Wales

Man jailed for kidnapping Swansea students at knifepoint

Jack Crocker Image copyright South Wales Police
Image caption Jack Crocker told police he does not know what he is doing when he drinks gin

A drunk man who told two students he would post pieces of them to their parents as he kidnapped them at knifepoint has been jailed.

Jack Crocker, 22, broke into the victims' shared house in Port Tennant, Swansea, in the early hours of 18 November.

He forced them into his car and drove them around for two hours.

Crocker admitted aggravated burglary and two counts of kidnapping and was jailed for eight years.

He also pleaded guilty at Swansea Crown Court to possession of a bladed article, aggravated vehicle taking and driving while disqualified and was banned from driving for eight years and four months.

The court heard the first victim heard a noise and assumed it was a housemate returning home, but it was Crocker who punched him in the face a number of times.

When another housemate entered the kitchen Crocker produced a knife and issued a series of threats, saying he "owned the street".

He demanded a victim's car keys and forced them inside, before driving around Port Tennant at speed saying he had a gun and threatening to find and firebomb their parents' homes.

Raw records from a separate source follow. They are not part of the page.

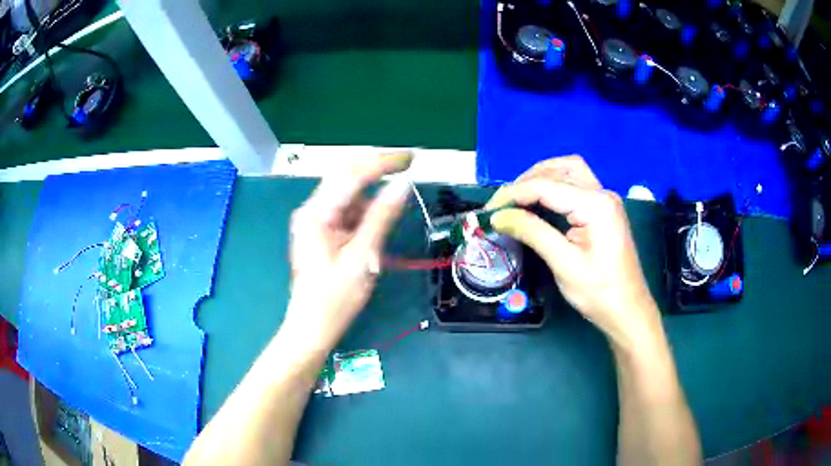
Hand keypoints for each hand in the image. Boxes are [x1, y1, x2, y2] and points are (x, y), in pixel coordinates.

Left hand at [282, 152, 412, 353]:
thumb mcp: (362, 257)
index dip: (383, 162)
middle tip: (407, 166)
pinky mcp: (321, 230)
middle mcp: (312, 209)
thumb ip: (382, 218)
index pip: (352, 175)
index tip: (411, 158)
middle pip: (346, 176)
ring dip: (371, 197)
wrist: (311, 326)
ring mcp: (315, 219)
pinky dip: (365, 213)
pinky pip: (347, 210)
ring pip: (348, 193)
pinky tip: (373, 230)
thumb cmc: (334, 299)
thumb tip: (403, 185)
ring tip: (387, 218)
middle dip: (377, 169)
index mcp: (316, 213)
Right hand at [487, 155, 661, 352]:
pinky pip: (576, 184)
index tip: (488, 211)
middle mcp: (602, 193)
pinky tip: (540, 202)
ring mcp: (605, 200)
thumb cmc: (599, 292)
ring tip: (518, 199)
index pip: (546, 186)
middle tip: (503, 205)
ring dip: (541, 178)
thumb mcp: (563, 264)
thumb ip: (532, 233)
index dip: (513, 194)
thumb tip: (498, 217)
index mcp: (595, 205)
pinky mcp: (603, 209)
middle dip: (526, 182)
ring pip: (569, 171)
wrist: (628, 310)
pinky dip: (553, 187)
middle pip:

'Shall we go and kill him?'

His erratic driving caused the car to get stuck and as he struggled to turn it around, he constantly sounded the horn which drew the attention of a passer-by who went to help.

Crocker, who has a two-year-old daughter, told his passengers to stay quiet before telling the pedestrian he was OK.

He then said: "To show this is real, shall we go and kill him?"

But after Crocker collided with a parked car, he ordered the students to leave.

The three started to walk back towards the victims' house, before they escaped down an alleyway and flagged down a passing car.

Crocker told police: "When I drink gin I don't know what I'm doing."

The students have felt unable to return to their address and are continuing their studies while living with their parents, the court heard.

Andrew Evans, defending Crocker, said it was clear he was "immature in the extreme".